For years, a niche group of remote workers—known as the “overemployed”—quietly thrived by holding down two full-time jobs without their employers knowing. Fueled by the flexibility of the pandemic-era work-from-home boom, these multitaskers raked in double incomes while dodging the 9-to-5 grind in plain sight. But as of February 2025, the game is getting tougher. Return-to-office (RTO) mandates and relocation demands are unraveling their carefully balanced setups, exposing the risks of this clandestine hustle.
Take Sarah, a 34-year-old tech worker who asked to stay anonymous. She landed her second remote gig in 2022, managing software projects for two companies unaware of each other. “It was seamless—different time zones, minimal meetings,” she says. By 2024, she was pulling in $220,000 a year, nearly double her single-job salary. But late last year, one employer announced a hybrid RTO policy, requiring three days in the office starting March 2025. Days later, the other demanded a cross-country move to its headquarters. Suddenly, her secret double life was on a collision course.

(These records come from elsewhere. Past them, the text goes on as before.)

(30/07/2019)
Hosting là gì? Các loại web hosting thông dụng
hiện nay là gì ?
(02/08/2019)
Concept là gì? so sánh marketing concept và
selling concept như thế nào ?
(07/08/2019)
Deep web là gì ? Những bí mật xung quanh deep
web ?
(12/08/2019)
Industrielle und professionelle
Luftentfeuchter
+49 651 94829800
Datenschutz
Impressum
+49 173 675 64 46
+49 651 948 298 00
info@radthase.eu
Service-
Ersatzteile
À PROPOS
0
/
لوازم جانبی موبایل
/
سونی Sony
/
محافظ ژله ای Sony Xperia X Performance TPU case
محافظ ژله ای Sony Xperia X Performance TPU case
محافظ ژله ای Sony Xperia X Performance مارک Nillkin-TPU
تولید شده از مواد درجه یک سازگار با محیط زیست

The over-employed community, once buzzing on forums like Reddit’s r/overemployed, is feeling the squeeze. A 2024 survey by ResumeBuilder found that 12% of remote workers admitted to holding multiple jobs, but half said RTO policies made it “significantly harder” to keep up. Employers, burned by quiet quitting, are cracking down with stricter oversight—think mandatory webcam check-ins and overlapping meeting schedules. For those caught, the fallout can mean instant termination or even legal headaches if contracts prohibit outside work.

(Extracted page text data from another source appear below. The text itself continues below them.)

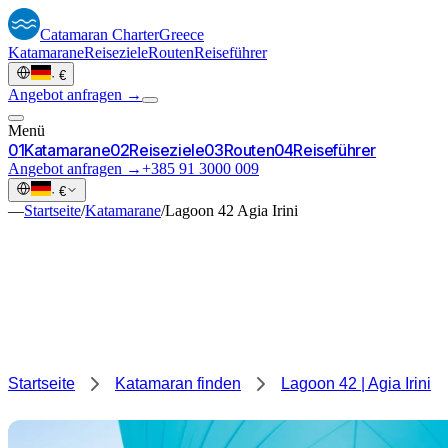
Catamaran
Charter
Greece
Katamarane
Reiseziele
Routen
Reiseführer
·
€
Angebot anfragen →
Menü
0
1
Katamarane
0
2
Reiseziele
0
3
Routen
0
4
Reiseführer
Angebot anfragen →
+385 91 3000 009
·
€
—
Startseite
/
Katamarane
/
Lagoon 42 Agia Irini
Startseite
Katamaran finden
Lagoon 42 | Agia Irini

Relocation adds another layer of chaos. “I can’t be in two cities at once,” says Mark, a 41-year-old overemployed marketer facing dueling ultimatums: one job wants him in Chicago, the other in Austin. He’s stalling both, but the clock’s ticking. Moving for one risks losing the other—or blowing his cover entirely. Some, like Sarah, are pivoting to part-time freelancing to plug the gap, but it’s a pay cut from the glory days.
The over-employed thrived in a remote-work sweet spot that’s fading fast. Companies, eager to reclaim control post-pandemic, are betting on in-person presence to boost collaboration and loyalty. Yet for these covert multitaskers, the shift isn’t just inconvenient—it’s existential. “I thought I’d cracked the system,” Sarah admits. “Now I’m just trying to not get caught.” As RTO and relocation reshape work in 2025, the era of secretly doubling up may be nearing its end.